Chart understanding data
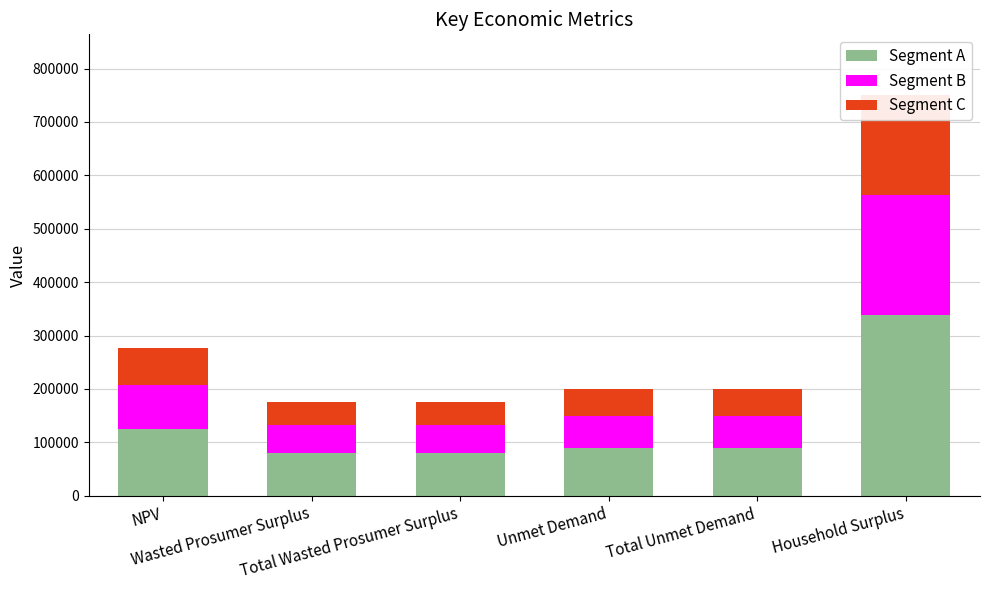

Which category has the lowest value across all series?

Wasted Prosumer Surplus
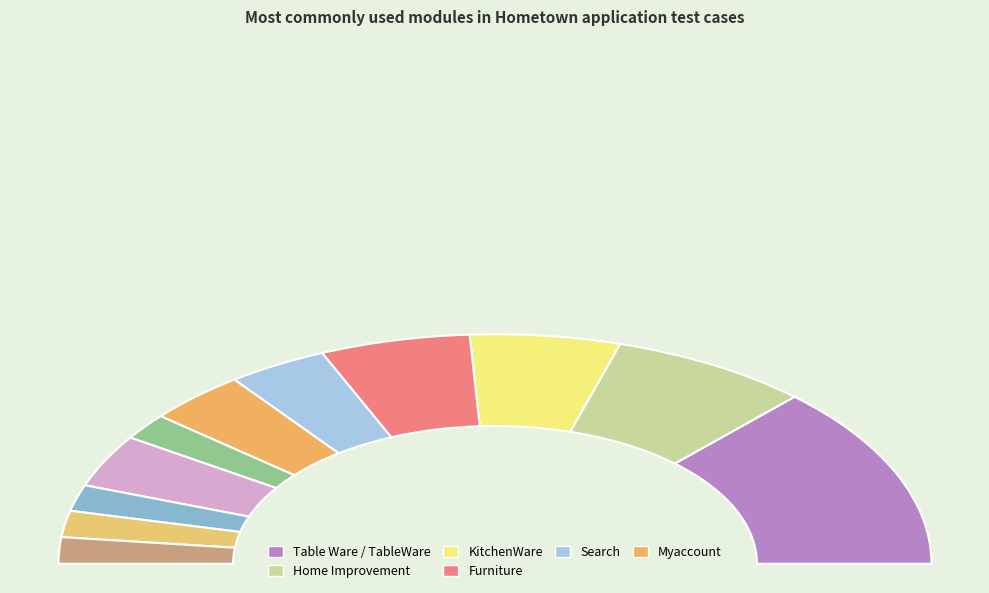

The Search slice represents 18% of the pie. True or false?

False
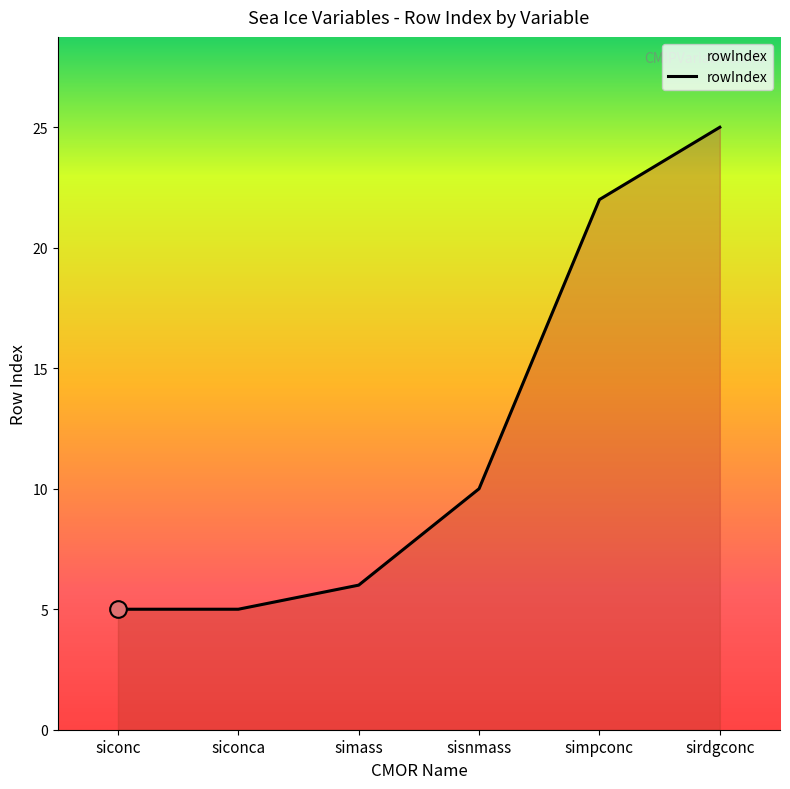

What position from the left is simpconc?

5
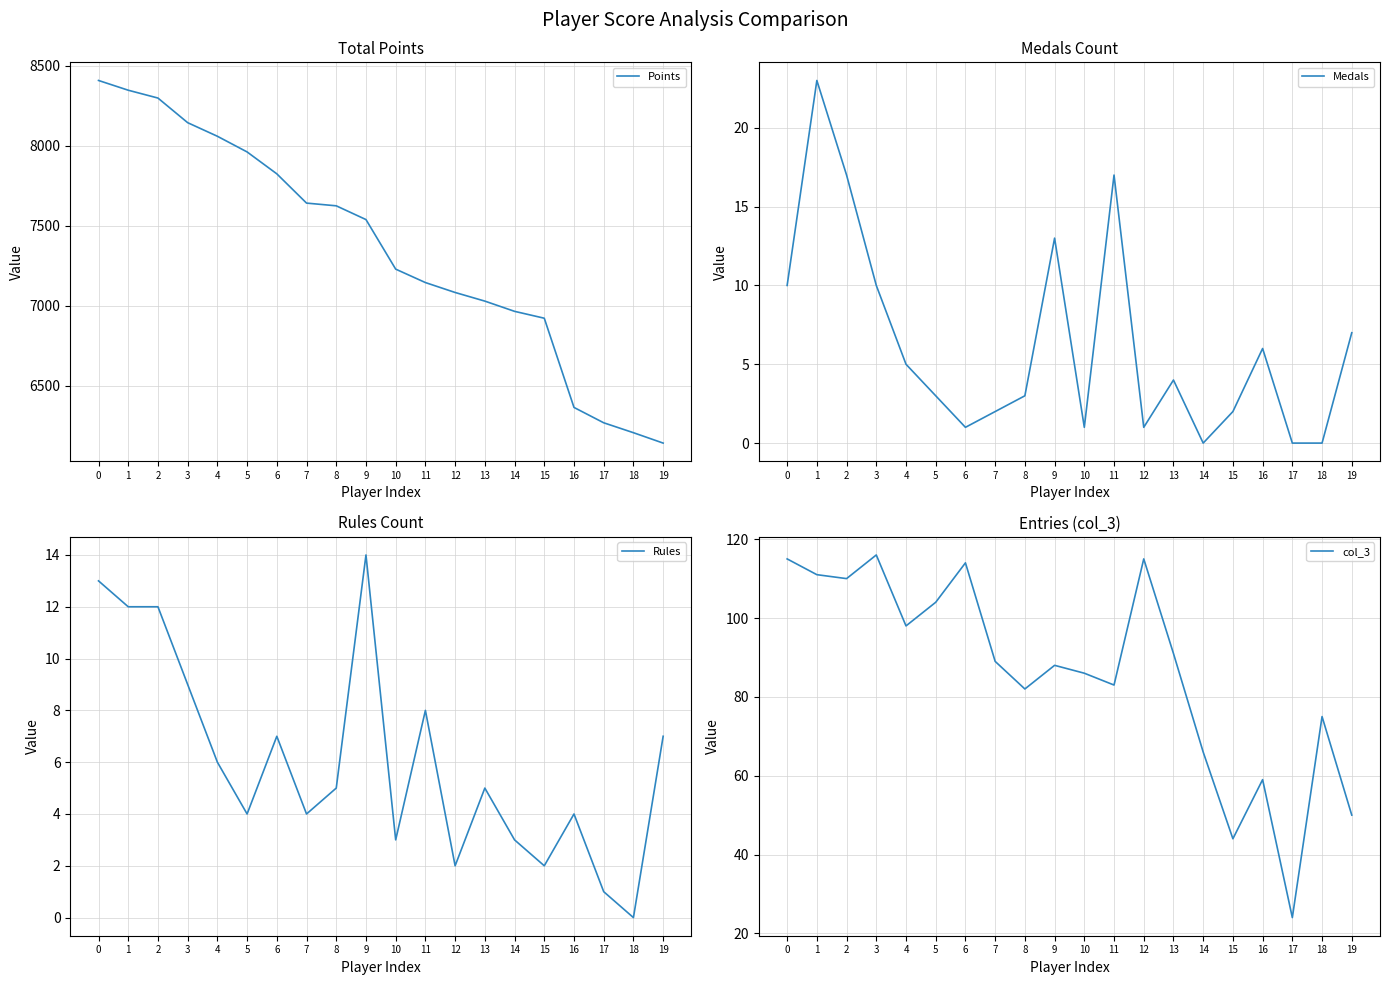

Reading left to right, list all the values displayed in this chart.

Points: 0=8408	1=8347	2=8298	3=8144	4=8059	5=7961	6=7824	7=7641	8=7624	9=7538	10=7228	11=7144	12=7082	13=7028	14=6964	15=6921	16=6363	17=6267	18=6205	19=6140
Medals: 0=10	1=23	2=17	3=10	4=5	5=3	6=1	7=2	8=3	9=13	10=1	11=17	12=1	13=4	14=0	15=2	16=6	17=0	18=0	19=7
Rules: 0=13	1=12	2=12	3=9	4=6	5=4	6=7	7=4	8=5	9=14	10=3	11=8	12=2	13=5	14=3	15=2	16=4	17=1	18=0	19=7
col_3: 0=115	1=111	2=110	3=116	4=98	5=104	6=114	7=89	8=82	9=88	10=86	11=83	12=115	13=91	14=66	15=44	16=59	17=24	18=75	19=50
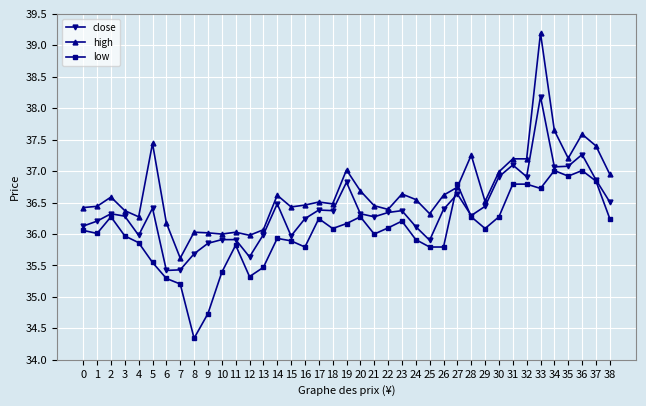

What value does the low series have at 3?

36.0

Work to complete: Count the lines in the records above that contain the string "What", treating uppercase and lowercase as different. Reply with the number only.

Result for this task: 2